Source extract
TORQUE Resource Manager
3. "Bad UID for job execution" error in job submissions
4. Assigning number of processors each node contains
Problem:
Node state down
When I run the command, pbsnodes -a, the state of all nodes is down.
Solutions:
1. Check to see if the moms are running on each compute node:
Type ps -ef|grep pbs_mom.
If no mom is running on the node, run pbs_mom.
Restart the pbs_server and check pbsnodes -a.
2. Check that the config file on each node is correctly pointing to the Host node.
For each compute host, the MOM server must be configured to trust the pbs_server daemon. In TORQUE 2.0.0p4 and earlier, this is done by creating the “$(TORQUECFG)/mom_priv/config” file and setting the $pbsserver parameter.
$pbsserver headnode # note: hostname running pbs_server |
In TORQUE 2.0.0p5 and later, this can also be done by creating the "$(TORQUECFG)/server_name" file and placing the server hostname inside.
| hostnode |
3. Check to see if your server can ping your mom by hostname and that your mom can ping your server by hostname.
4. If you have a firewall in place, make sure ports 15,000-15,004 are open.
Problem:
Missing Nodes
When I run pbsnodes -a all of my nodes are not displayed.
Solutions:
1. Add a node by typing qmgr -c "create node (name)".
2. Check the nodes file on the host node located at "$(TORQUECFG)/server_priv/nodes" to make sure all the nodes are listed.

Work item
Reproduce word for word everything in the TORQUE troubleshooting page from "For each compute" down to "nodes are listed.".

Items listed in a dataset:

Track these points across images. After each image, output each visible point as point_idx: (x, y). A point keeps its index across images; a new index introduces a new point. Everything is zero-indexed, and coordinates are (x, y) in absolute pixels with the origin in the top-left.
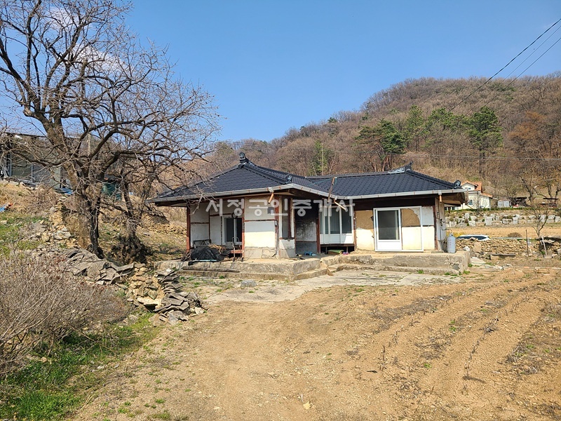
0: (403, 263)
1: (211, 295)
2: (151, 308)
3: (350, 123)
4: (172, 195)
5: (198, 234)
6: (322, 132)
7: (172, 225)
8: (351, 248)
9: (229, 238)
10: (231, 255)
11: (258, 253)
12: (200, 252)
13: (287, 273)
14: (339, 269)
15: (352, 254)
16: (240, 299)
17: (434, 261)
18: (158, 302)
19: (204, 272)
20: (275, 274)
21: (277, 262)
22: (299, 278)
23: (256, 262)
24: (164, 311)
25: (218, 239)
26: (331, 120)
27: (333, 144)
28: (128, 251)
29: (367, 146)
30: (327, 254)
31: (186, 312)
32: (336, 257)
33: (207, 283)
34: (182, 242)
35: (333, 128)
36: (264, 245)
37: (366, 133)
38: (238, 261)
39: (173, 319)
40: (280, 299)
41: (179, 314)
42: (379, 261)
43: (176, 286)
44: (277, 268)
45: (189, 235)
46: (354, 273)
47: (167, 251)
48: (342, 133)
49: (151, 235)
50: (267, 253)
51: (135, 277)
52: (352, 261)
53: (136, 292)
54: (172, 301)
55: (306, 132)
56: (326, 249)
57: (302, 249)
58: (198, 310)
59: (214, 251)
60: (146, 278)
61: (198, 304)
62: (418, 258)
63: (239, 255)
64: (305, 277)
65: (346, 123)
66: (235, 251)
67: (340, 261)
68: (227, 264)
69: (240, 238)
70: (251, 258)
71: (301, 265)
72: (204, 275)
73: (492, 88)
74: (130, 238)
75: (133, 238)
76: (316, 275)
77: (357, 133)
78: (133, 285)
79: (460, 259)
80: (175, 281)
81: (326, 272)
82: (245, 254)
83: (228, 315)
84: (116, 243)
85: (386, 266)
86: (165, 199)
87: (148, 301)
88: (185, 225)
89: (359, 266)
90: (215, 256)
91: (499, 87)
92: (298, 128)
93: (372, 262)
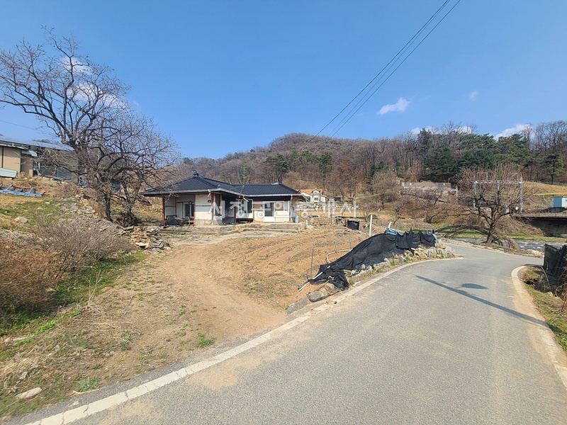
0: (274, 227)
1: (175, 242)
2: (143, 247)
3: (262, 153)
4: (154, 191)
5: (169, 212)
6: (246, 157)
7: (153, 207)
8: (251, 220)
9: (187, 214)
10: (188, 223)
11: (202, 222)
12: (170, 221)
13: (216, 232)
14: (244, 230)
15: (252, 223)
16: (191, 243)
17: (288, 227)
18: (147, 245)
19: (172, 232)
20: (211, 233)
21: (212, 227)
22: (222, 234)
23: (201, 227)
24: (150, 248)
25: (181, 216)
26: (252, 151)
27: (252, 164)
28: (127, 221)
29: (269, 167)
30: (240, 223)
31: (162, 248)
32: (244, 225)
33: (174, 237)
34: (160, 216)
35: (253, 155)
36: (205, 219)
37: (269, 160)
38: (191, 226)
39: (155, 252)
40: (210, 243)
41: (159, 250)
42: (264, 226)
43: (156, 237)
44: (211, 230)
45: (164, 213)
46: (250, 232)
47: (150, 221)
48: (257, 158)
49: (140, 211)
50: (207, 222)
51: (134, 233)
52: (251, 226)
53: (135, 240)
54: (154, 244)
55: (238, 156)
56: (239, 221)
57: (226, 221)
58: (168, 248)
59: (178, 221)
60: (141, 233)
61: (168, 245)
62: (281, 225)
63: (193, 223)
64: (226, 234)
65: (260, 153)
66: (190, 221)
67: (245, 226)
68: (185, 227)
69: (193, 215)
70: (198, 225)
71: (224, 228)
72: (172, 233)
73: (331, 143)
74: (128, 214)
75: (130, 214)
76: (231, 233)
77: (265, 159)
78: (133, 236)
79: (299, 226)
80: (156, 235)
81: (237, 232)
82: (196, 223)
83: (183, 250)
84: (119, 216)
85: (267, 229)
86: (150, 193)
87: (141, 244)
88: (162, 207)
89: (254, 229)
90: (178, 223)
91: (335, 142)
92: (233, 153)
93: (261, 227)
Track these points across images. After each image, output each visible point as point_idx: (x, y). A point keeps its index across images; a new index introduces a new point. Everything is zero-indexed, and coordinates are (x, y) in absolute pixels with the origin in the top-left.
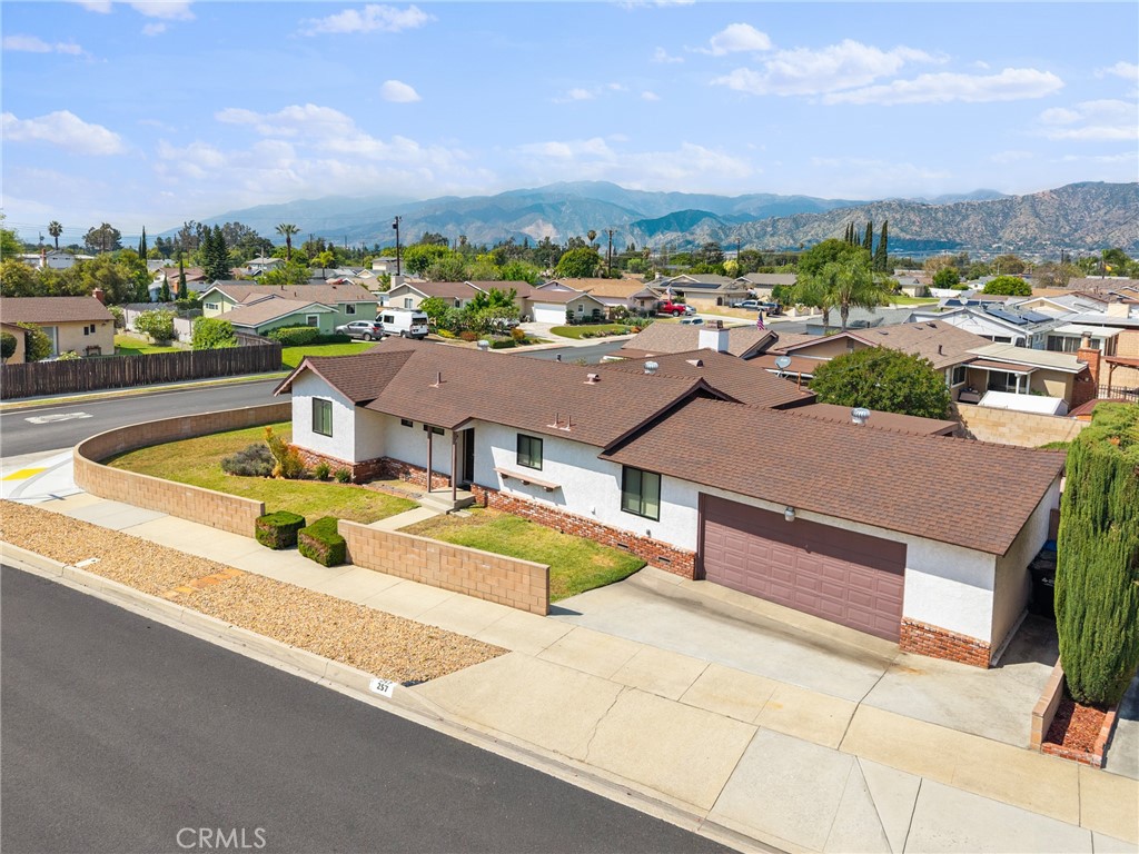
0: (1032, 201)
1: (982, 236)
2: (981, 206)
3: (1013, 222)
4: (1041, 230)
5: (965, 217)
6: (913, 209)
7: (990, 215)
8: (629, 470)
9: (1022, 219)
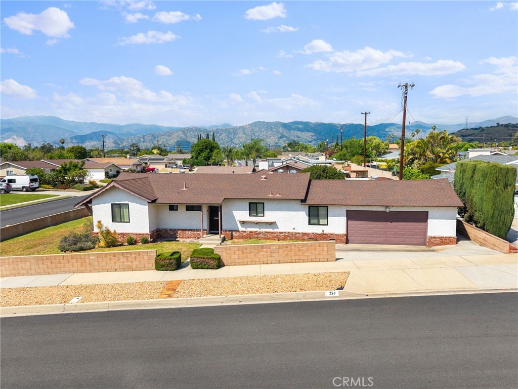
0: (242, 128)
1: (227, 142)
2: (226, 130)
3: (237, 136)
4: (247, 139)
5: (221, 134)
6: (201, 131)
7: (229, 133)
8: (311, 208)
9: (240, 135)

Exercise answer
For each compute host, the MOM server must be configured to trust the pbs_server daemon. In TORQUE 2.0.0p4 and earlier, this is done by creating the “$(TORQUECFG)/mom_priv/config” file and setting the $pbsserver parameter.
$pbsserver headnode # note: hostname running pbs_server |
In TORQUE 2.0.0p5 and later, this can also be done by creating the "$(TORQUECFG)/server_name" file and placing the server hostname inside.
| hostnode |
3. Check to see if your server can ping your mom by hostname and that your mom can ping your server by hostname.
4. If you have a firewall in place, make sure ports 15,000-15,004 are open.
Problem:
Missing Nodes
When I run pbsnodes -a all of my nodes are not displayed.
Solutions:
1. Add a node by typing qmgr -c "create node (name)".
2. Check the nodes file on the host node located at "$(TORQUECFG)/server_priv/nodes" to make sure all the nodes are listed.